*EXERCISE GOAL*: Provide again, from the entries below, every line from the one containing "right elbow: (1226, 454, 18)" through the one containing "left hip: (1244, 515, -10)", exactly as written, and no other line.

*AVAILABLE DATA*:

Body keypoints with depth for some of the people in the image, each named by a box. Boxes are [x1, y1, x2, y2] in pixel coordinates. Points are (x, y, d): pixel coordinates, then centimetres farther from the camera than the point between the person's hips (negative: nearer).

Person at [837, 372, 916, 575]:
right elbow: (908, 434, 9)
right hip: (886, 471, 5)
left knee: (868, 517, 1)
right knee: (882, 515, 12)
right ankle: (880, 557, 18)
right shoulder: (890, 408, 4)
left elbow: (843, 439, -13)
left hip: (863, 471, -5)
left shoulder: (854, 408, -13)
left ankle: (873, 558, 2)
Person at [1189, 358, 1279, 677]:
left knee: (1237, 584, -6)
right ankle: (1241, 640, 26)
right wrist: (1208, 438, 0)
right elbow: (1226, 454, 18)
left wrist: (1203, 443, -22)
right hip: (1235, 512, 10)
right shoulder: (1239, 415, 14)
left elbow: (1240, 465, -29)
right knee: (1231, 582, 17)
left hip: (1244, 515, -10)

--

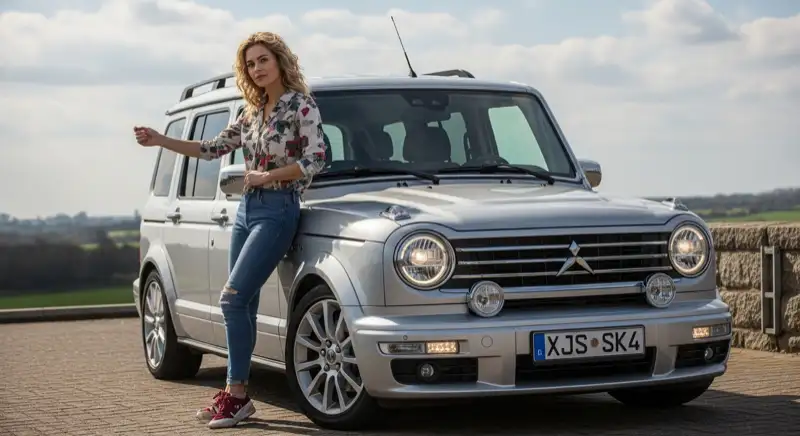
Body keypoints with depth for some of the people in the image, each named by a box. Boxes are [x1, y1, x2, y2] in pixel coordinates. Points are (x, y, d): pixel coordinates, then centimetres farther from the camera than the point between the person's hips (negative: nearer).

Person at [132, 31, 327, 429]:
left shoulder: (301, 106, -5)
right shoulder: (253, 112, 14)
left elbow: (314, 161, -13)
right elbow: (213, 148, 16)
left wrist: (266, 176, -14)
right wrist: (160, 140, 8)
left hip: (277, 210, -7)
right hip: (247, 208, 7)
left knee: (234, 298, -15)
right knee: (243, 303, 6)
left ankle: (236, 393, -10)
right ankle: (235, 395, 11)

* * *

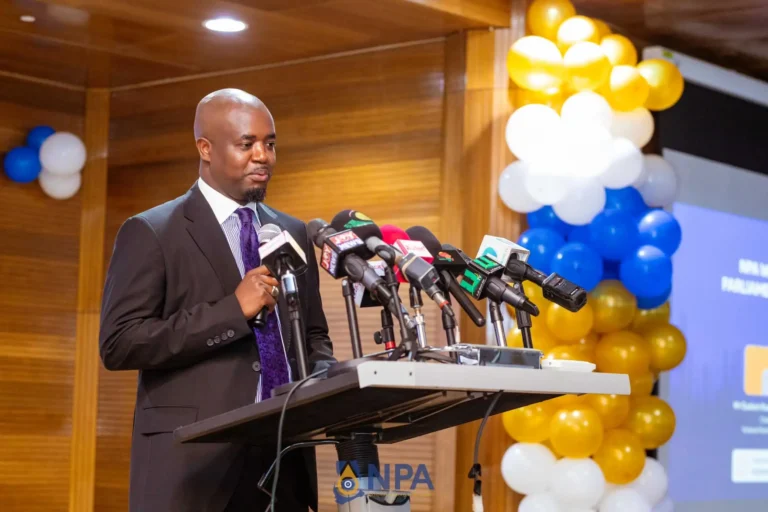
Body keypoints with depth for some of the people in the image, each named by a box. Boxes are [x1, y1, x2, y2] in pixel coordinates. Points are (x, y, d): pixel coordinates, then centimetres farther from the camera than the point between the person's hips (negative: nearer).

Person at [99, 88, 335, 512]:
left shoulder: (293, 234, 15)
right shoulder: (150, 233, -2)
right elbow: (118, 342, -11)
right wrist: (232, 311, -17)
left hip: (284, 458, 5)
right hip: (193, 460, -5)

*EXERCISE OUTPUT*:
right elbow: (1226, 454, 18)
left wrist: (1203, 443, -22)
right hip: (1235, 512, 10)
right shoulder: (1239, 415, 14)
left elbow: (1240, 465, -29)
right knee: (1231, 582, 17)
left hip: (1244, 515, -10)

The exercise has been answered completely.